* _WHAT IS EXPECTED_:
From the line containing "Page size: 1241x1754." down to the last line of the records below, copy every line exactly. Leave out everything before it.

[Start of Attachment]

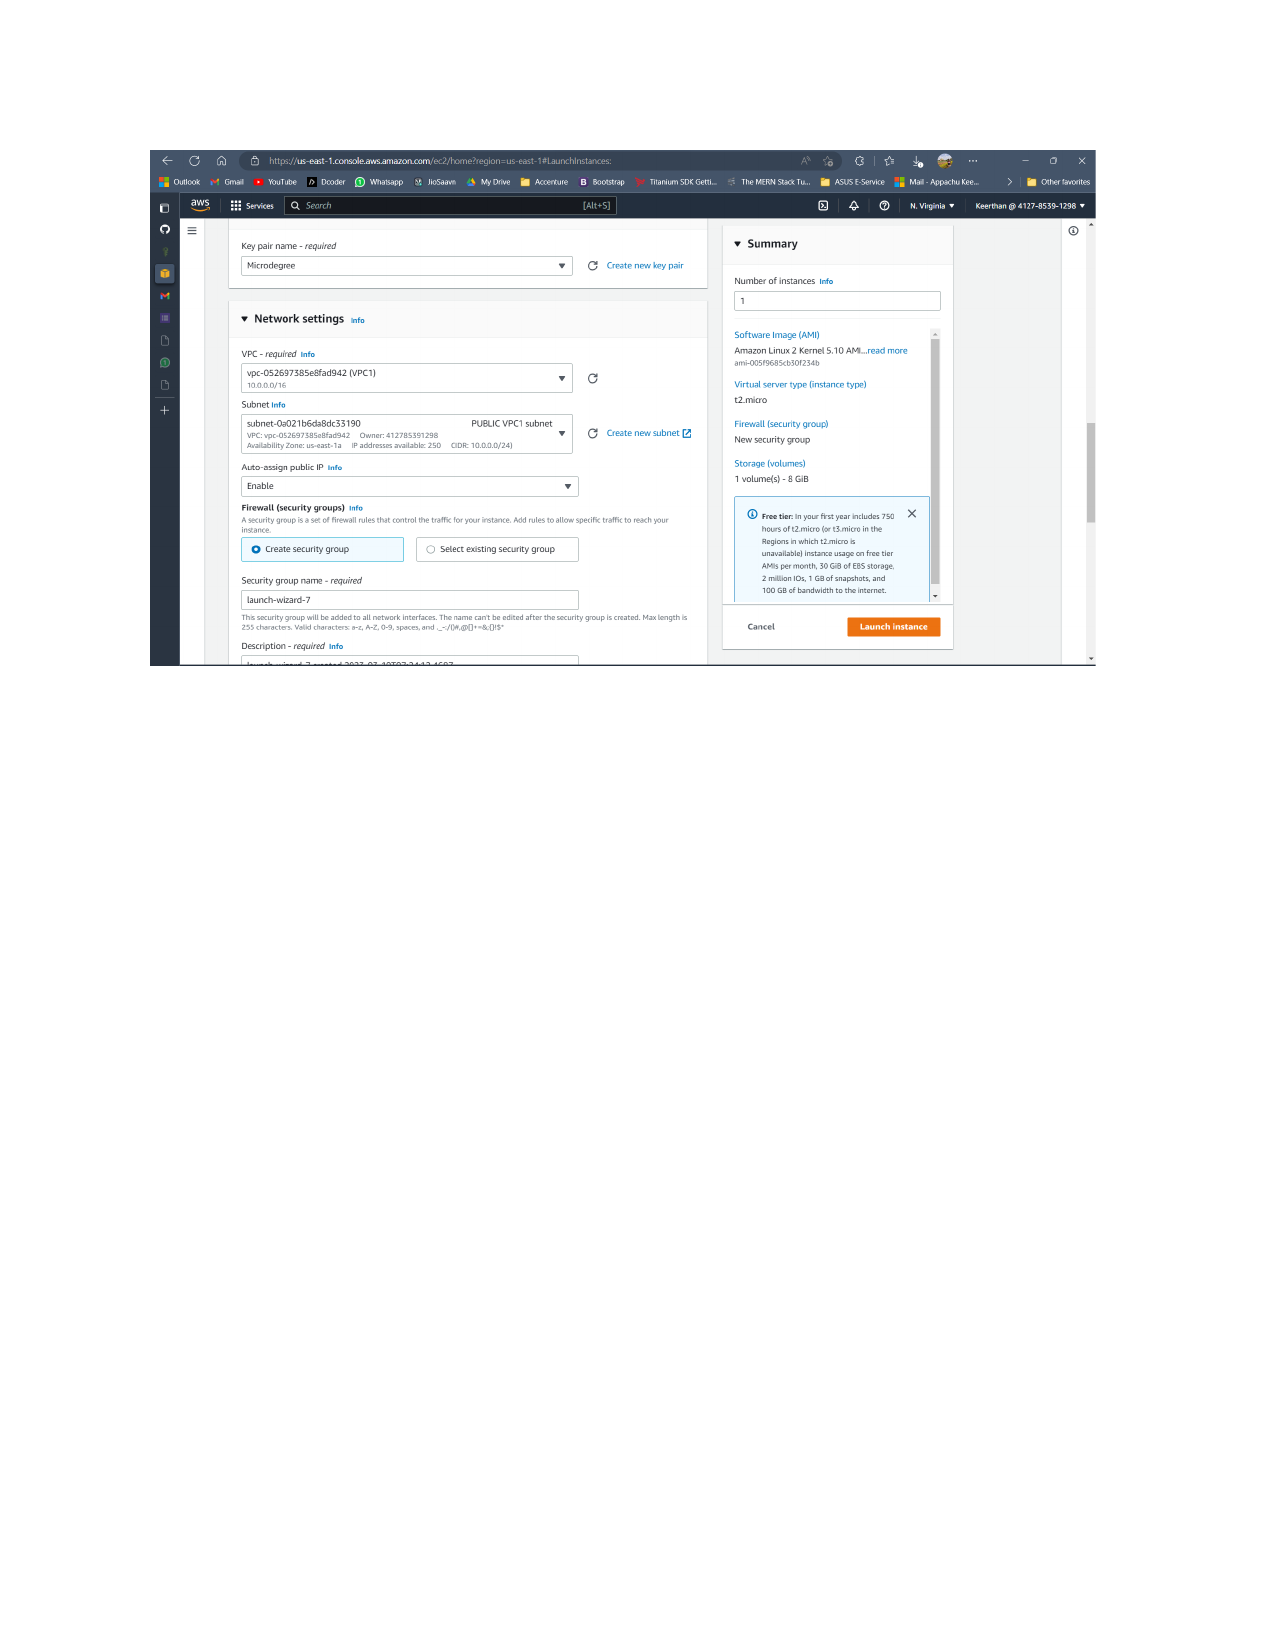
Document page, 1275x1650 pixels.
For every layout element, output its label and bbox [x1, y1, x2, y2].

picture [150, 150, 1096, 666]
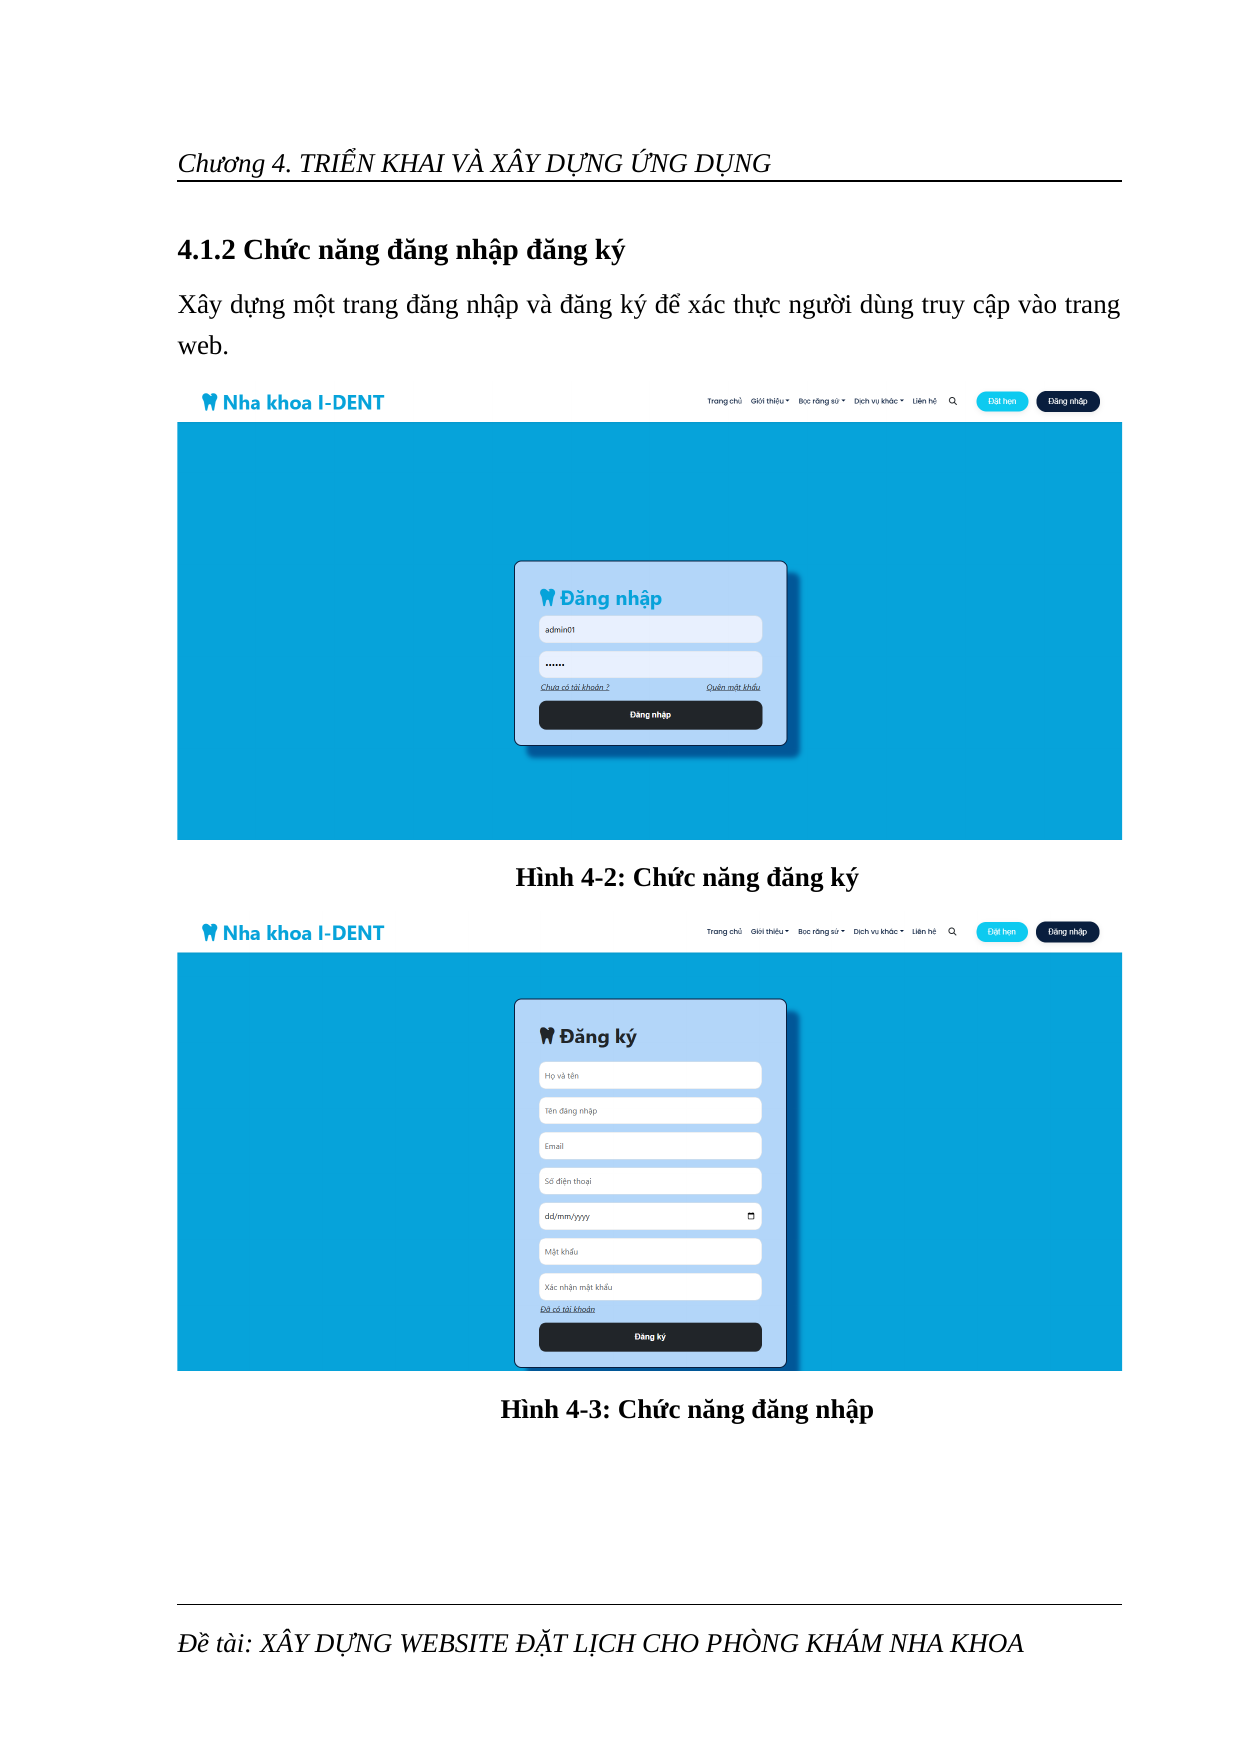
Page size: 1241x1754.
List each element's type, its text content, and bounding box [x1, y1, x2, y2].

picture [177, 911, 1123, 952]
picture [515, 562, 798, 756]
text Hình 4-: Chức năng đăng nhập [252, 1393, 1122, 1424]
text Xây dựng một trang đăng nhập và đăng ký để xác thực người dùng truy cập vào trang web. [177, 288, 1122, 360]
text Hình 4-: Chức năng đăng ký [252, 861, 1122, 893]
picture [177, 381, 1123, 421]
picture [515, 1000, 798, 1371]
text 4.1.2 Chức năng đăng nhập đăng ký [177, 232, 1122, 266]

[End of Attachment]

* _RESPONSE AREA_:
Page size: 1241x1754.
List each element's type, its text content, and bounding box [x1, y1, x2, y2].

picture [177, 911, 1123, 952]
picture [515, 562, 798, 756]
text Hình 4-: Chức năng đăng nhập [252, 1393, 1122, 1424]
text Xây dựng một trang đăng nhập và đăng ký để xác thực người dùng truy cập vào trang web. [177, 288, 1122, 360]
text Hình 4-: Chức năng đăng ký [252, 861, 1122, 893]
picture [177, 381, 1123, 421]
picture [515, 1000, 798, 1371]
text 4.1.2 Chức năng đăng nhập đăng ký [177, 232, 1122, 266]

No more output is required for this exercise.